É alarmante observar que alguns indicadores não foram atendidos por nenhuma cidade, como a divulgação de atas, listas de presença e documentos finais das Consultas Públicas após sua realização. Nenhuma delas também divulga seu sistema de licitação on-line, as justificativas de desclassificação ou inabilitação das empresas, bem como justificativas de aditivos de contratos.

Esse cenário se agrava com o fato de que 14 cidades sequer possuem registro de realização de Audiências Públicas, 11 não possuem Conselhos de Saúde ativos, quatro sequer possuem Ouvidorias e três não possuem Serviço de Informação ao Cidadão (SIC), conforme estabelece a Lei de Acesso à Informação (LAI), e dez ainda não divulgam informações sobre pessoal. É inadmissível ainda termos capitais que não divulgam seus dados de pessoal e não possuam Serviço de Informação ao Cidadão.

E não dá para falar que os 129 indicadores estão pedindo muito! O projeto possui a ferramenta Cidade Referência, que soma os acertos de todas as gestões avaliadas. A Cidade Referência alcançou 96 pontos, um nível muito alto de transparência, demonstrando que é possível uma gestão transparente e que garanta a participação social. Para isso, além do interesse político local, é muito importante o diálogo e a troca de experiência entre as prefeituras e entre outros níveis de governo também. Vale lembrar que esse é um dos objetivos do projeto, criar uma ferramenta para o diálogo. A troca de experiência deve ser realizada, permitindo que soluções e boas práticas sejam replicadas.

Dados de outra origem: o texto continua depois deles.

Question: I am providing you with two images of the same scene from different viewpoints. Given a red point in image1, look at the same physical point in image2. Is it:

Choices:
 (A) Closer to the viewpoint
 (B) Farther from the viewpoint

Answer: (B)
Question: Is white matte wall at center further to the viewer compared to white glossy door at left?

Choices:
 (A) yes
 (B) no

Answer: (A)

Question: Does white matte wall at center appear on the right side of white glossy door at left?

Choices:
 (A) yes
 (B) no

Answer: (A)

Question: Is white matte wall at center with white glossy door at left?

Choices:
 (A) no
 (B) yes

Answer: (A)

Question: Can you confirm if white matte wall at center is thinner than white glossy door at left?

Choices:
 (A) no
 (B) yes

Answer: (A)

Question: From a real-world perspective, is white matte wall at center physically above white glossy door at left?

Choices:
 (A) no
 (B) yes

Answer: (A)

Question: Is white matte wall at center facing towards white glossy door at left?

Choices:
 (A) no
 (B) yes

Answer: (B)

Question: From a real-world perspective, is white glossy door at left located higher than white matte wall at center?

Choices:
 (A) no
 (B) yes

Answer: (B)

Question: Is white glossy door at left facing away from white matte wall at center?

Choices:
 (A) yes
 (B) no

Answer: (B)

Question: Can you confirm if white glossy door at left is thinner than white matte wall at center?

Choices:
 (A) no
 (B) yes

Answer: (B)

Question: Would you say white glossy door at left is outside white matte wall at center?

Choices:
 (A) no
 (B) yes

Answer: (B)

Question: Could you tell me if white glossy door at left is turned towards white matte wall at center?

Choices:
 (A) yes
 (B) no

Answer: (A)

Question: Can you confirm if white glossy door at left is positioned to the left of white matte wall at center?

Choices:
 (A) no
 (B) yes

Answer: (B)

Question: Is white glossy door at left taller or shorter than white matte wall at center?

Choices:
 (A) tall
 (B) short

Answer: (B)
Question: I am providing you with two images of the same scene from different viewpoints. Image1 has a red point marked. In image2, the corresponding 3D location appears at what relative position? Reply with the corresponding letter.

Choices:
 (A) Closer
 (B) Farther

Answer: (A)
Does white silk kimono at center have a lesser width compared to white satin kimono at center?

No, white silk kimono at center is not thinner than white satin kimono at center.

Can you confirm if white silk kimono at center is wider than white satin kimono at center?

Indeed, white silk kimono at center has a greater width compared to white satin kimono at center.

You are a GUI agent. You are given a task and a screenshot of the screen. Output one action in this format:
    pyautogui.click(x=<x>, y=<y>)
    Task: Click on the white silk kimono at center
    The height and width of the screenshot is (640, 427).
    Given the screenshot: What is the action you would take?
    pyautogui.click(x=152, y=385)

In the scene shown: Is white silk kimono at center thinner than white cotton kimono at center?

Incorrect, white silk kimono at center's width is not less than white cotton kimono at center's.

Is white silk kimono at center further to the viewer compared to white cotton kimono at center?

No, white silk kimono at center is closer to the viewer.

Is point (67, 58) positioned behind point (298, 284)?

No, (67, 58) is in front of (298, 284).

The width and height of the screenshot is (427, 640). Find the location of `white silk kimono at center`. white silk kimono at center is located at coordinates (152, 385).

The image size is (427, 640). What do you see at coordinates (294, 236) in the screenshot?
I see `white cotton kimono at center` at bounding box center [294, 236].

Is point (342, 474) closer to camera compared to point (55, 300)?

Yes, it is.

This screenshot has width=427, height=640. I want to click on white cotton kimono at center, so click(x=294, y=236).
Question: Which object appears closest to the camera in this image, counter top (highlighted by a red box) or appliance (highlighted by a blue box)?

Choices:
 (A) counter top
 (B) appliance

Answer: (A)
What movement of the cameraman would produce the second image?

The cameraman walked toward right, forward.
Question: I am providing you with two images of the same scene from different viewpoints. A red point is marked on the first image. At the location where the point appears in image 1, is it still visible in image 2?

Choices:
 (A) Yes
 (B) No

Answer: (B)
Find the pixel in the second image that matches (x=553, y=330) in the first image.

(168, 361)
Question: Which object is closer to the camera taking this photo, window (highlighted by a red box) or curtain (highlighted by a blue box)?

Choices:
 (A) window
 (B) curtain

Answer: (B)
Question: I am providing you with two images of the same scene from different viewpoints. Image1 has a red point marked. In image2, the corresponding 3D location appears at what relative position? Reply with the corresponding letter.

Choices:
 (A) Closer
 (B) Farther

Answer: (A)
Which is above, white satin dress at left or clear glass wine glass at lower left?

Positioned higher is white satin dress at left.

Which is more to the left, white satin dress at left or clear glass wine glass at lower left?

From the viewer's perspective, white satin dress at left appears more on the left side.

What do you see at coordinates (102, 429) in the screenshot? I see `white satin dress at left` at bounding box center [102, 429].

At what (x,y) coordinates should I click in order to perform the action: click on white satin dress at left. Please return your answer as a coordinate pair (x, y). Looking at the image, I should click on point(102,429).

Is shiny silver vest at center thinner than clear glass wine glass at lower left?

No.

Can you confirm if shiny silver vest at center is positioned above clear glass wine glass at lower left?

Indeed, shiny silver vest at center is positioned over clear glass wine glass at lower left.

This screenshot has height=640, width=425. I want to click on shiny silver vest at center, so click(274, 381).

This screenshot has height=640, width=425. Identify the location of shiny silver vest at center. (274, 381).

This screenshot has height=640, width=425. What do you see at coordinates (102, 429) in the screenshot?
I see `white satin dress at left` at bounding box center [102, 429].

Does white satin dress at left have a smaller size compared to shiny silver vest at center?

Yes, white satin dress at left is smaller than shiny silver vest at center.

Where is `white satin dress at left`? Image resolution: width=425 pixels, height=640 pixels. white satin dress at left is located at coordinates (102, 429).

Porém, além do empenho dos próprios gestores, a cobrança e o acompanhamento vindo da sociedade é fundamental para exigir e monitorar a implementação da LAI (Lei de Acesso à Informação) em seus municípios. E para isso os cidadãos podem contar com o site do Cidade Transparente, que será lançado em outubro*, com toda a metodologia e a ferramenta on-line, permitindo que qualquer pessoa avalie sua cidade, faça a comparação com as capitais, saiba quais são os maiores desafios a serem superados em seu município e o que deve ser cobrado dos gestores públicos. O dever é de todos!

E você, já sabe qual o nível de transparência da sua cidade?

* Além do Instituto Ethos, participaram da iniciativa as seguintes organizações: Amarribo Brasil, Associação dos Especialistas em Políticas Públicas do Estado de São Paulo, Artigo 19, Instituto Campinas Sustentável, Instituto de Políticas Públicas da Amazônia, Instituto Soma Brasil, Movimento Voto Consciente, Observatório Cidadão de Piracicaba, Observatório Social do Brasil, Open Knowledge Brasil, Produtora Colaborativa, Rede pela Transparência e Participação Social e Transparência Hacker.

** O relatório final com análise detalhada estará disponível em outubro no site: www.cidadetransparente.org.br.